In this work, we use the permissions and api level information from the apps as the features to
detect malicious applications. Further we observe that, android store [51] defines a category for every
published application. We have done extensive studies and discovered that, certain categories are highly
prone to malicious acts compared to other categories. We explicitly incorporate this information in our
model and learn a naive bayes classifier for each category using the features that encode information
about permissions and api calls. Given a new test application with a known category, we apply an
appropriate classifier to detect if the application is malicious. We created a large data set of android
applications and achieve an improvement of 3 4% by incorporating category level information.

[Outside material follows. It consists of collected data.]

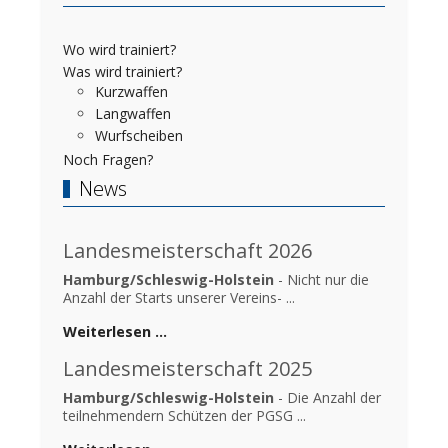
Wo wird trainiert?
Was wird trainiert?
Kurzwaffen
Langwaffen
Wurfscheiben
Noch Fragen?
News
Landesmeisterschaft 2026
Hamburg/Schleswig-Holstein
- Nicht nur die
Anzahl der Starts unserer Vereins- ...
Weiterlesen …
Landesmeisterschaft 2025
Hamburg/Schleswig-Holstein
- Die Anzahl der
teilnehmendern Schützen der PGSG ...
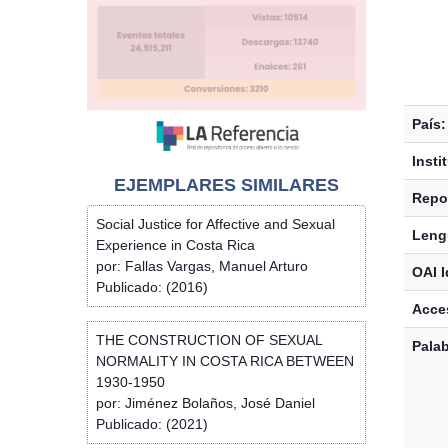
País:
Insti
EJEMPLARES SIMILARES
Repos
Social Justice for Affective and Sexual
Leng
Experience in Costa Rica
por: Fallas Vargas, Manuel Arturo
OAI I
Publicado: (2016)
Acces
THE CONSTRUCTION OF SEXUAL
Palab
NORMALITY IN COSTA RICA BETWEEN
1930-1950
por: Jiménez Bolaños, José Daniel
Publicado: (2021)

Secondly, we combine the association rule mining and classification rule mining techniques to build
a classifier. The integration is done by focusing on mining a special subset of association rules, called
class association rules (CARs). To select the best features that distinguish between malware from benign apps, we rely on API level information within the bytecode since it conveys substantial semantics about
the apps behaviour. More specifically, we focus on critical API calls and their package level information.
Rather than simply treating the individual api calls as items, we represent an item as a combination
of caller and callee api. We capture one level of control flow and context between caller and callee. Each
item in our model is of the form A%B, where A is the caller and B is the callee. We use Androguard [8],
a reverse engineering tool to perform API level feature extraction and data flow analysis. In summary,
• combining association rule mining and classification rule mining for Android malware detection.
• We achieved a detection rate of 85% over the baseline classifier of 0.69%.